▶ _RECORDS FOR THE EXERCISE_
****************
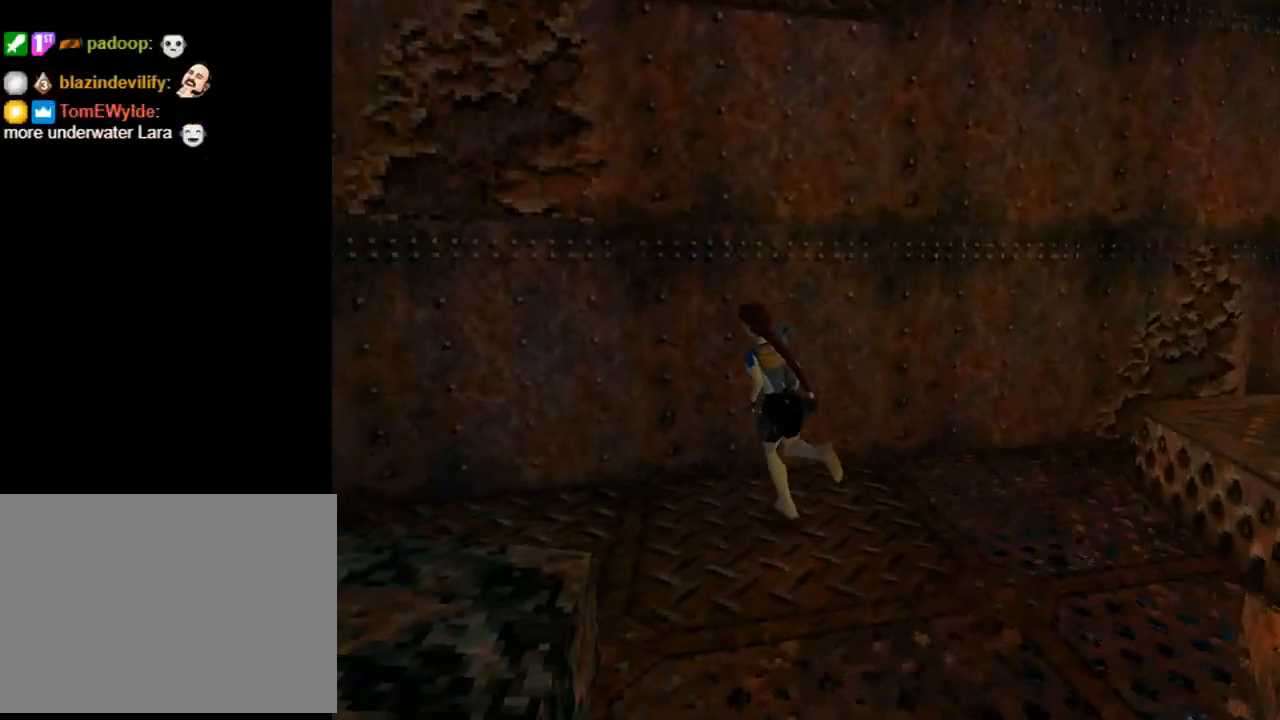
{"buttons": ["R2", "DPAD_UP"], "left_stick": "center", "events": [[367, "DPAD_LEFT", "up"], [500, "R2", "down"]]}
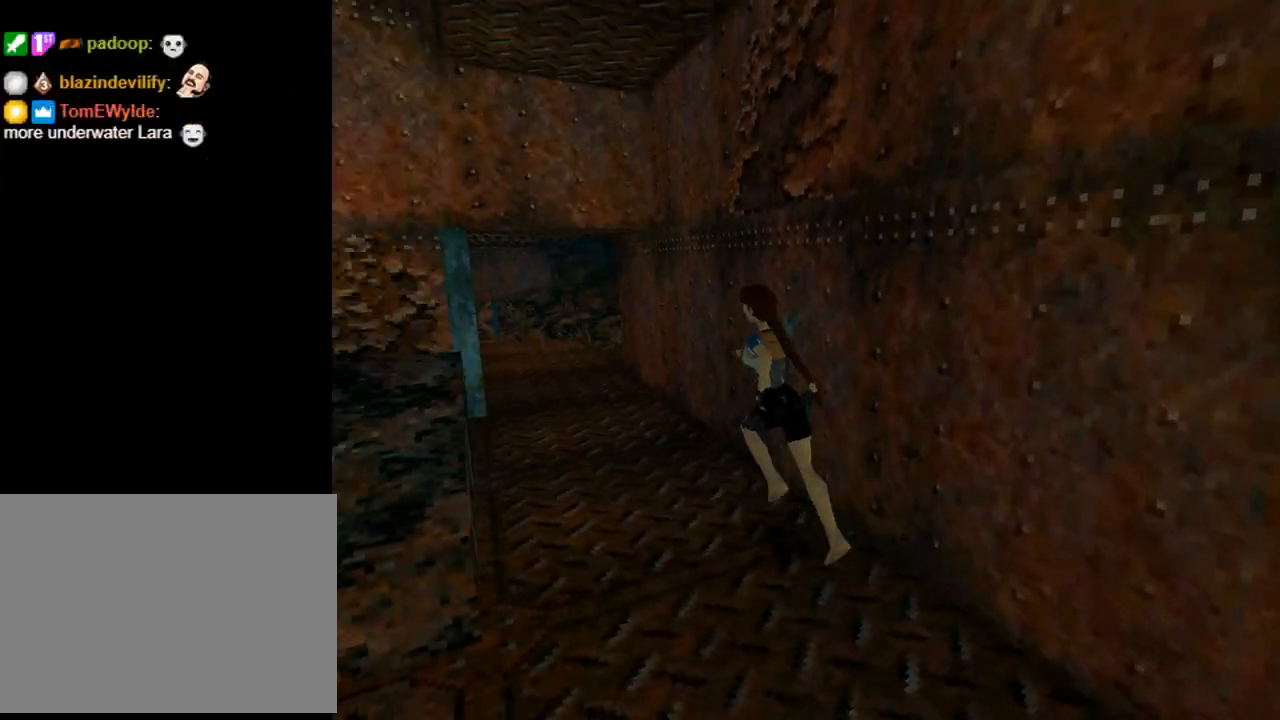
{"buttons": ["R2", "DPAD_UP"], "left_stick": "center", "events": []}
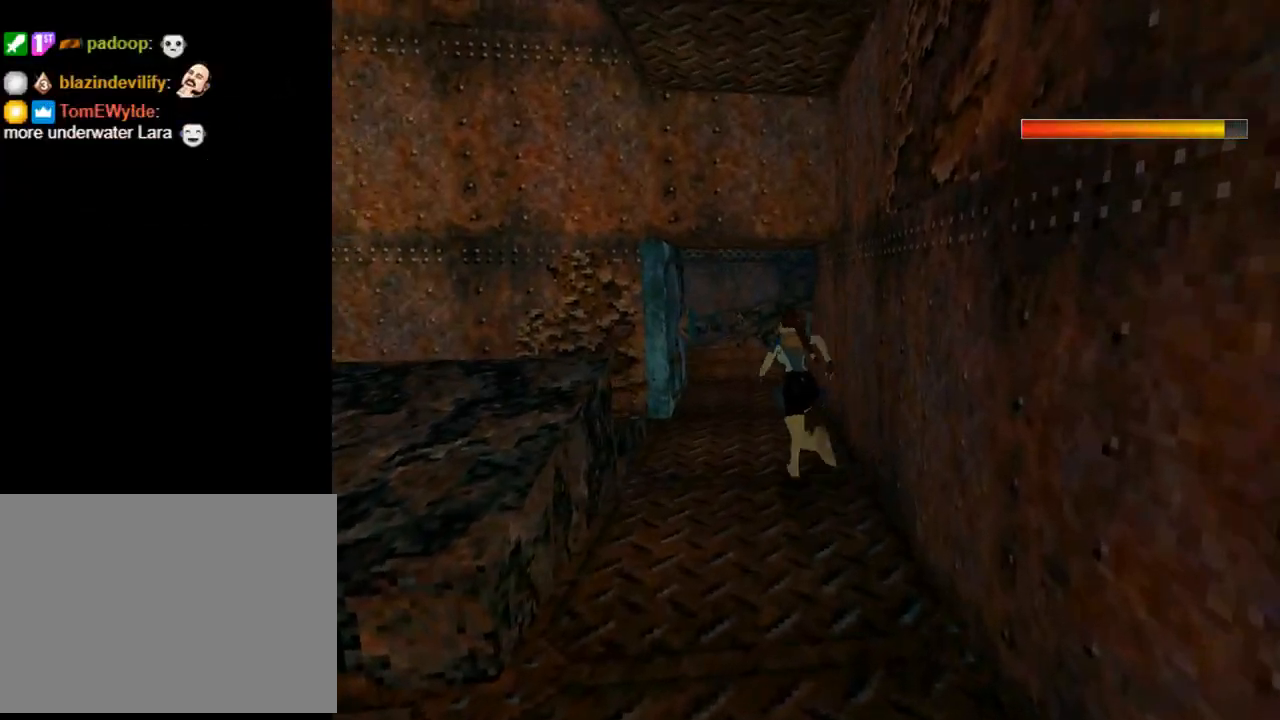
{"buttons": ["R2", "DPAD_UP"], "left_stick": "center", "events": [[167, "DPAD_RIGHT", "down"], [367, "DPAD_RIGHT", "up"]]}
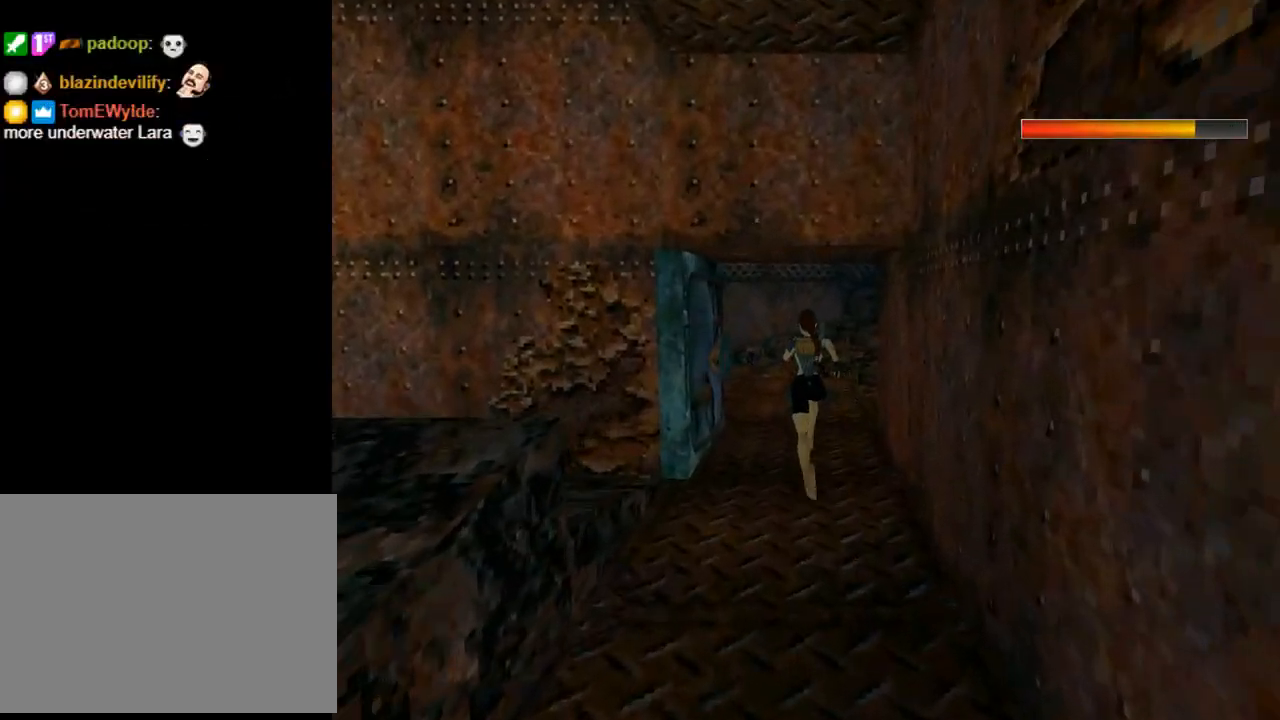
{"buttons": ["R2", "DPAD_UP"], "left_stick": "center", "events": []}
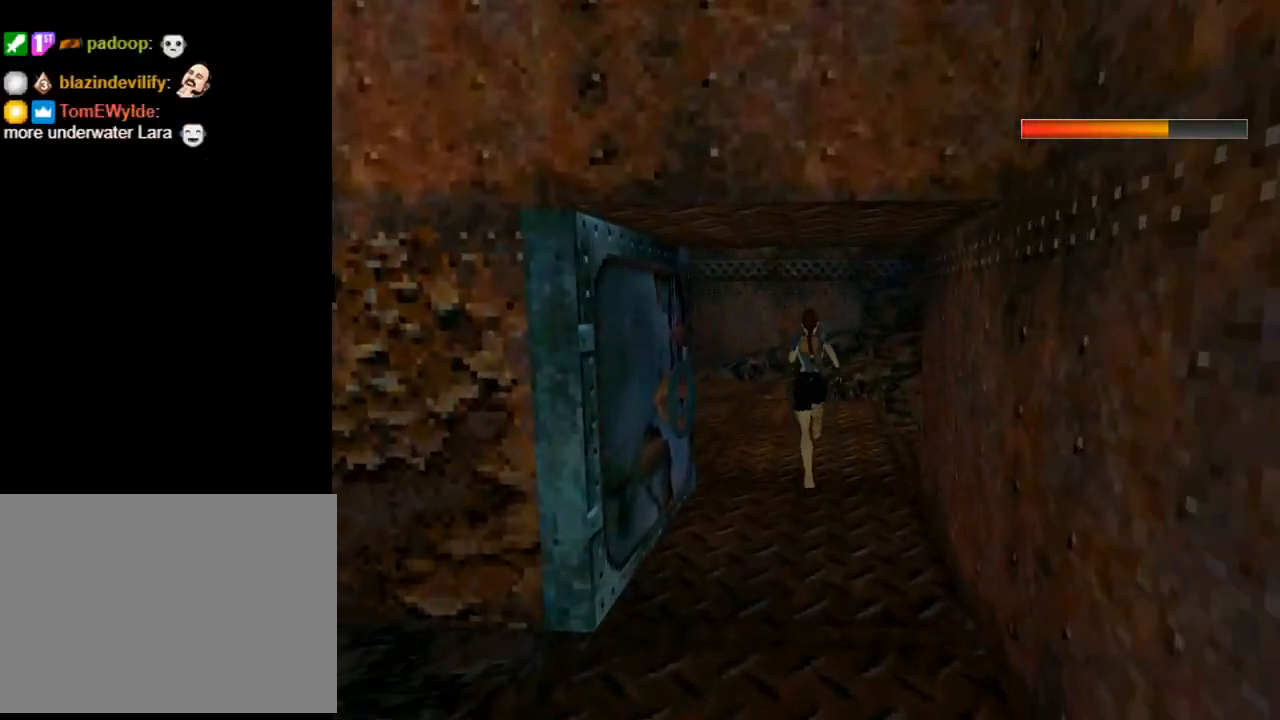
{"buttons": ["DPAD_UP", "DPAD_LEFT"], "left_stick": "center", "events": [[33, "R2", "up"], [267, "DPAD_LEFT", "down"]]}
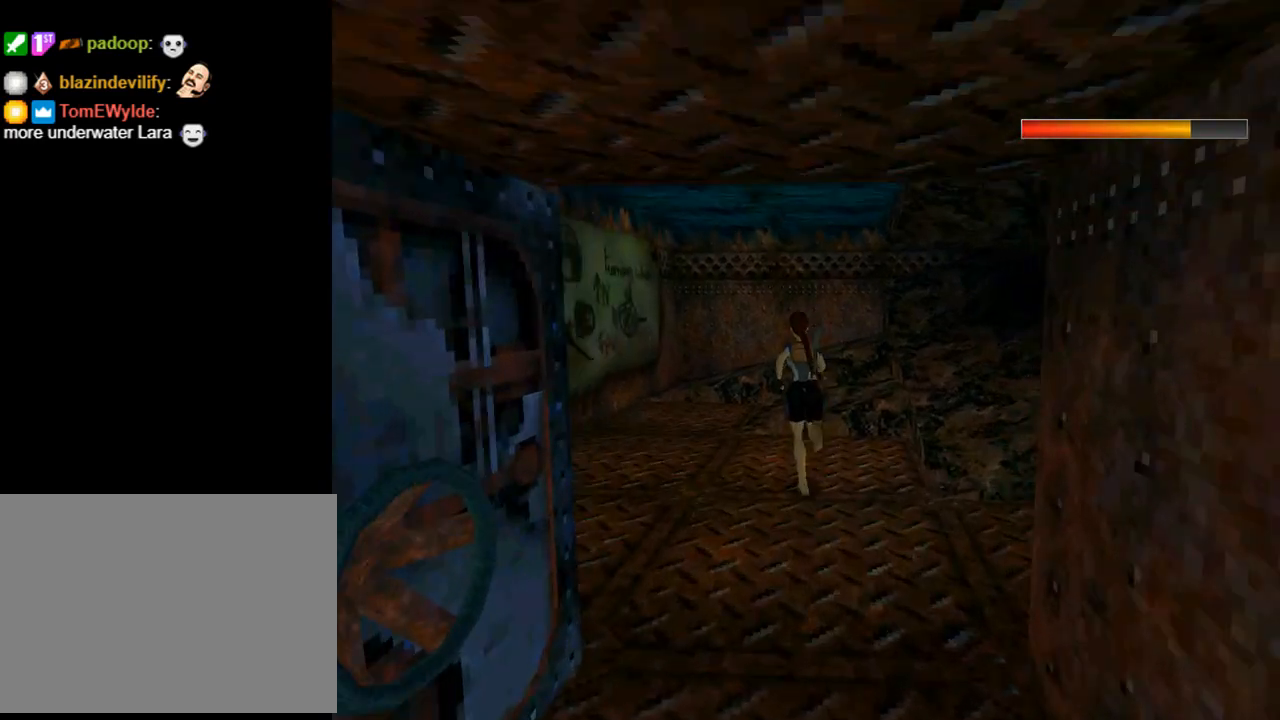
{"buttons": ["DPAD_UP"], "left_stick": "center", "events": [[100, "TRIANGLE", "down"], [267, "DPAD_LEFT", "up"], [333, "TRIANGLE", "up"]]}
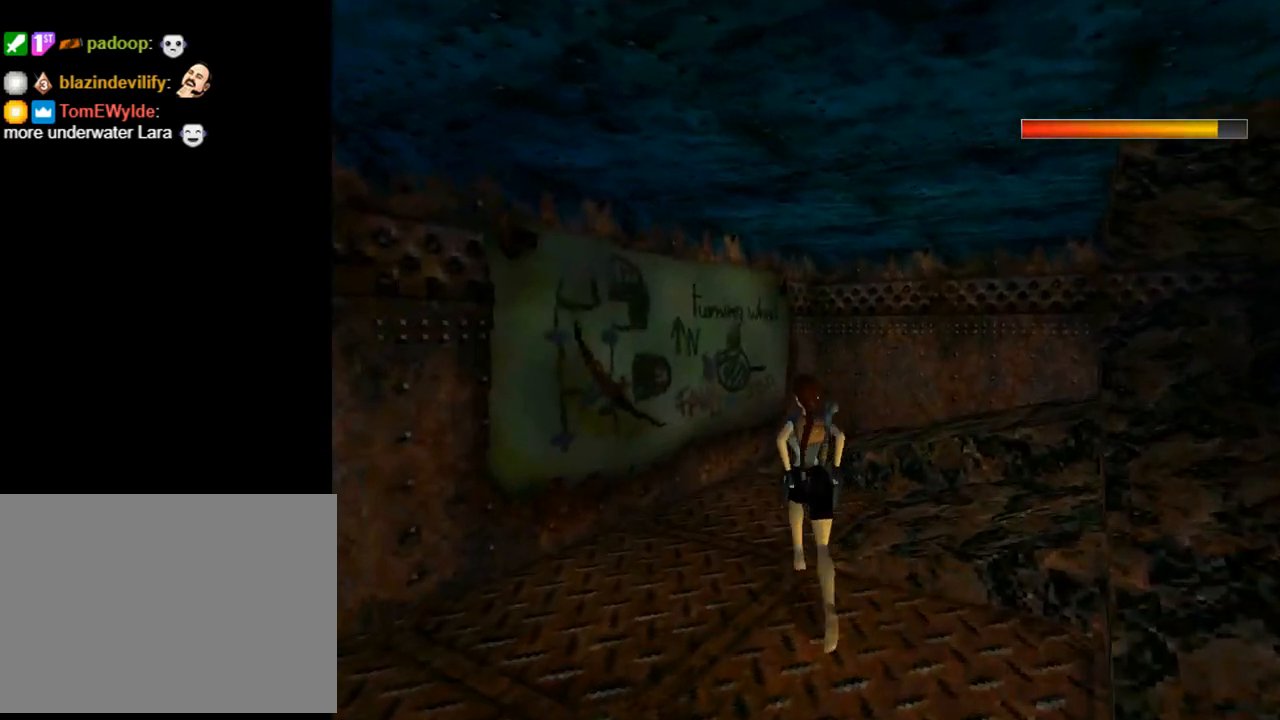
{"buttons": ["DPAD_UP", "DPAD_RIGHT"], "left_stick": "center", "events": [[267, "DPAD_RIGHT", "down"]]}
****************
▶ _TASK REQUIREMENTS_
Filter the records above and copy every line that contains the word "down".

▶ _SOLUTION TO THE PROBLEM_
{"buttons": ["R2", "DPAD_UP"], "left_stick": "center", "events": [[367, "DPAD_LEFT", "up"], [500, "R2", "down"]]}
{"buttons": ["R2", "DPAD_UP"], "left_stick": "center", "events": [[167, "DPAD_RIGHT", "down"], [367, "DPAD_RIGHT", "up"]]}
{"buttons": ["DPAD_UP", "DPAD_LEFT"], "left_stick": "center", "events": [[33, "R2", "up"], [267, "DPAD_LEFT", "down"]]}
{"buttons": ["DPAD_UP"], "left_stick": "center", "events": [[100, "TRIANGLE", "down"], [267, "DPAD_LEFT", "up"], [333, "TRIANGLE", "up"]]}
{"buttons": ["DPAD_UP", "DPAD_RIGHT"], "left_stick": "center", "events": [[267, "DPAD_RIGHT", "down"]]}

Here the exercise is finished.